Requirement:
Word for word, copy the listing below and leave out its images.

┄┄┄┄┄┄

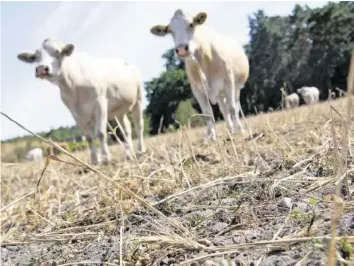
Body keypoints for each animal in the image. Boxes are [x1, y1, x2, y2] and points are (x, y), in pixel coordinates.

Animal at [16, 38, 145, 165]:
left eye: (57, 52)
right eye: (35, 57)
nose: (42, 69)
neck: (73, 85)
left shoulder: (100, 103)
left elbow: (101, 132)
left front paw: (105, 158)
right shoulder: (75, 113)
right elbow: (88, 137)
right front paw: (94, 160)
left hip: (138, 99)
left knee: (139, 125)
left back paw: (140, 150)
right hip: (119, 111)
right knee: (127, 129)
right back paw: (129, 154)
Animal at [149, 9, 249, 140]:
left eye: (191, 24)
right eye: (170, 31)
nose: (181, 48)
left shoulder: (229, 82)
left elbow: (232, 108)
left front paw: (240, 131)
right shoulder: (197, 90)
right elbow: (207, 112)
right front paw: (210, 136)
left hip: (237, 87)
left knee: (235, 106)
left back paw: (237, 128)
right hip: (219, 94)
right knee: (224, 109)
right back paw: (230, 130)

┄┄┄┄┄┄

Written answer:
Body keypoints for each animal in the image. Boxes are [x1, y1, x2, y2] and points are (x, y), in pixel coordinates.

Animal at [16, 38, 145, 165]:
left eye: (57, 52)
right eye: (35, 57)
nose: (42, 69)
neck: (73, 85)
left shoulder: (100, 103)
left elbow: (101, 132)
left front paw: (105, 158)
right shoulder: (75, 113)
right elbow: (88, 137)
right front paw: (94, 160)
left hip: (138, 99)
left knee: (139, 125)
left back paw: (140, 150)
right hip: (119, 111)
right knee: (127, 129)
right back paw: (129, 154)
Animal at [149, 9, 249, 140]:
left eye: (191, 24)
right eye: (170, 31)
nose: (181, 48)
left shoulder: (229, 82)
left elbow: (232, 108)
left front paw: (240, 131)
right shoulder: (197, 90)
right elbow: (207, 112)
right front paw: (210, 136)
left hip: (237, 87)
left knee: (235, 106)
left back paw: (237, 128)
right hip: (219, 94)
right knee: (224, 109)
right back paw: (230, 130)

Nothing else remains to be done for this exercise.